◆ **Request**
Report how many lines of the rows below contain the word "list", giving only the number.

◆ **Provided data**
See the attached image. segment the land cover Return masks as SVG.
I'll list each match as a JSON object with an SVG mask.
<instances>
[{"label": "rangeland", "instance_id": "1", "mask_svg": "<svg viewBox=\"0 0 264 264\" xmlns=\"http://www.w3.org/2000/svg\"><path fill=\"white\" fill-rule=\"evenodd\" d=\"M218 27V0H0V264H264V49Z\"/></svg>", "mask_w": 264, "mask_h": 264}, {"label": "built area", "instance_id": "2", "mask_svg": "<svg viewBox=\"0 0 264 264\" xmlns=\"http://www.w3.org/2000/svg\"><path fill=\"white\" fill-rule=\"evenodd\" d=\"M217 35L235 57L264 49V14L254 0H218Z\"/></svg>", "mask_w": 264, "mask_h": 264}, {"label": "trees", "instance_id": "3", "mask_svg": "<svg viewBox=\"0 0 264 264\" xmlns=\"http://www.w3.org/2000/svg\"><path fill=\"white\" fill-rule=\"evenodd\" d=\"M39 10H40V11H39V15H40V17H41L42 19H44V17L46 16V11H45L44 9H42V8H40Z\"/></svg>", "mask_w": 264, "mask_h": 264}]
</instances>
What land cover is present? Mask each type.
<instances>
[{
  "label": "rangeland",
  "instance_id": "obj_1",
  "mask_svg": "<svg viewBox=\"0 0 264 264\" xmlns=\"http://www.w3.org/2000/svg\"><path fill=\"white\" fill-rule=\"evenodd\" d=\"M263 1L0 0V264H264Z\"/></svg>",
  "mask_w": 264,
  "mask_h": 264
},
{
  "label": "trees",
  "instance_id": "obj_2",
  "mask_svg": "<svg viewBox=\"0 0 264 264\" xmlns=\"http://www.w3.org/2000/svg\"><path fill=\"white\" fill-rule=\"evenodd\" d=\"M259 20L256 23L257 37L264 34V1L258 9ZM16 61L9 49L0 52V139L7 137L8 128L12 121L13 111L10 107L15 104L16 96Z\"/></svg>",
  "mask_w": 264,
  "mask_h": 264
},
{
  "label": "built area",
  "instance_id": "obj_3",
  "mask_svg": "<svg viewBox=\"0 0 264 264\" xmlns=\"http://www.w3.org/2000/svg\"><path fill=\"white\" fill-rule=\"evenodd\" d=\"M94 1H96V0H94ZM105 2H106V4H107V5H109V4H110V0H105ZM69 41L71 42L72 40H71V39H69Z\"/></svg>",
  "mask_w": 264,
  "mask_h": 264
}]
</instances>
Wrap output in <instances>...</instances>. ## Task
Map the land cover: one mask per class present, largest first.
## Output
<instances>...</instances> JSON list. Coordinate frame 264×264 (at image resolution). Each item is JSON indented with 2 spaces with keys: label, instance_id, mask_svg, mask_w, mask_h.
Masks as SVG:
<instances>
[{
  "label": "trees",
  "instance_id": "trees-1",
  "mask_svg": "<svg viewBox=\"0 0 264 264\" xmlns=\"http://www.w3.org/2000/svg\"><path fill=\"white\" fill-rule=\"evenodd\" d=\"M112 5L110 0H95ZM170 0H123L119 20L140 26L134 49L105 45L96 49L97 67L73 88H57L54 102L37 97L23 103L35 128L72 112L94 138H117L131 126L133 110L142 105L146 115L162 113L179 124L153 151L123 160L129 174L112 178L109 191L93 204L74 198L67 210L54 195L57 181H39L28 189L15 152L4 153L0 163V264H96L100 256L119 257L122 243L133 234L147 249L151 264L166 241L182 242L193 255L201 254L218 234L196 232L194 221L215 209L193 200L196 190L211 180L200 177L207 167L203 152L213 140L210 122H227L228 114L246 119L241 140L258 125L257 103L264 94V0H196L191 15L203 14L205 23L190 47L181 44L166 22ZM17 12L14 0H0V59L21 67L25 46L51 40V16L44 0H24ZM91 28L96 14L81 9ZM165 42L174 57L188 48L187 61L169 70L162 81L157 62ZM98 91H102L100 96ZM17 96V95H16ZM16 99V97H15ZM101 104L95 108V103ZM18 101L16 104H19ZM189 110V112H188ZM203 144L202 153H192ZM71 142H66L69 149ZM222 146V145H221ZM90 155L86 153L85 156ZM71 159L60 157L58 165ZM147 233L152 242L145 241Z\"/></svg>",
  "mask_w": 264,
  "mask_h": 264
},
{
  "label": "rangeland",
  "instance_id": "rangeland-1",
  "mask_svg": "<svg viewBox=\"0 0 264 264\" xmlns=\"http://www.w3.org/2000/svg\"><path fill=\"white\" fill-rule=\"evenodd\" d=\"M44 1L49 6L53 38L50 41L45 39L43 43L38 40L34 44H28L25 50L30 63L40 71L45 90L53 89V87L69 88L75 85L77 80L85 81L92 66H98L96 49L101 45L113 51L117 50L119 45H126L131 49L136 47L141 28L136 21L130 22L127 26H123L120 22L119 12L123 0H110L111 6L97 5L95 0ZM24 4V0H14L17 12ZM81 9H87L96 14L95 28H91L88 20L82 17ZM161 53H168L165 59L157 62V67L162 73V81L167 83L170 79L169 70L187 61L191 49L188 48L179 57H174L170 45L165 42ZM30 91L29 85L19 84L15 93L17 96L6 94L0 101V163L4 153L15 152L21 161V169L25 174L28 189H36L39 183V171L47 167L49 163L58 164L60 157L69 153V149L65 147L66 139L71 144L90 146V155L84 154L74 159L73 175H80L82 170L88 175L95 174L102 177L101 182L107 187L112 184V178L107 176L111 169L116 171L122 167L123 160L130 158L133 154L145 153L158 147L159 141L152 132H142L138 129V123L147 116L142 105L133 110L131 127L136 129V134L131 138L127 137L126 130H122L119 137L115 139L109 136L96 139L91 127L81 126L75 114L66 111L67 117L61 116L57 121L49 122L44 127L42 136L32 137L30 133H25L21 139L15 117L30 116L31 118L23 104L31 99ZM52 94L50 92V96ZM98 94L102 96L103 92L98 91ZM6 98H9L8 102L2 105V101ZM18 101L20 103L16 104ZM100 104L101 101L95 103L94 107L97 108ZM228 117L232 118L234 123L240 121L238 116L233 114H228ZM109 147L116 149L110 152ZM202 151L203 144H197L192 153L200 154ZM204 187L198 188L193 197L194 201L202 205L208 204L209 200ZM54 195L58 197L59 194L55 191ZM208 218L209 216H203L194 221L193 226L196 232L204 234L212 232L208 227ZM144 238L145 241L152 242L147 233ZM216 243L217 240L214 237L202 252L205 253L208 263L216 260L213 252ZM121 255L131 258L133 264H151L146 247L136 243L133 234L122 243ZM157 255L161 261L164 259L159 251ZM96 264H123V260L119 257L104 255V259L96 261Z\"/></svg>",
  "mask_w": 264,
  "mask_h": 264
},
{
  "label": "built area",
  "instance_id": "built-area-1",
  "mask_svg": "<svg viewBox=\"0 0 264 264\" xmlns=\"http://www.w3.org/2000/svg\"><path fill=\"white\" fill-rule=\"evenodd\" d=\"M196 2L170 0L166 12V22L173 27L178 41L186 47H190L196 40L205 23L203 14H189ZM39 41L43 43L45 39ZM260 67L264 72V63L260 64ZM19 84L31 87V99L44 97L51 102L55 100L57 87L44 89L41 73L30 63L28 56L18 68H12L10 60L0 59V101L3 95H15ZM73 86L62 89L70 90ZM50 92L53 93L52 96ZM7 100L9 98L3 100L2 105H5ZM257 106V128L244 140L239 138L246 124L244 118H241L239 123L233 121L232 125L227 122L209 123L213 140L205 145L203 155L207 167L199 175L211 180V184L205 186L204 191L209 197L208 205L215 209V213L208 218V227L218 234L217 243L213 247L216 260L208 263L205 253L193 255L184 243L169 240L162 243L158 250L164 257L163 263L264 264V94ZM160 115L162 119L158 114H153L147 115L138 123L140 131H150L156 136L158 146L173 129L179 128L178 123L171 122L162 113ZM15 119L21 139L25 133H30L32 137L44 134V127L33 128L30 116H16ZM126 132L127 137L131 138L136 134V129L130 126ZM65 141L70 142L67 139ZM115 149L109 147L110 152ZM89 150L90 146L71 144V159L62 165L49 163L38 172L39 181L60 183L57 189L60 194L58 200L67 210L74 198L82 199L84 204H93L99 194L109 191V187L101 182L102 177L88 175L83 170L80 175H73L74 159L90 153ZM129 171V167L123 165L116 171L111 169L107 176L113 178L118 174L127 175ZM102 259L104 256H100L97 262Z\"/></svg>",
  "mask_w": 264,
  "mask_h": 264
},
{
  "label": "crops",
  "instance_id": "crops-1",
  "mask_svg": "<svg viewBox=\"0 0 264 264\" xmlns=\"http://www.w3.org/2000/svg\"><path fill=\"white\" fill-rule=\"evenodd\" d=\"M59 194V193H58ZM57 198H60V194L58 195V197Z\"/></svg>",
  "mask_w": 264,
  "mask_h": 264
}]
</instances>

◆ **Answer**
2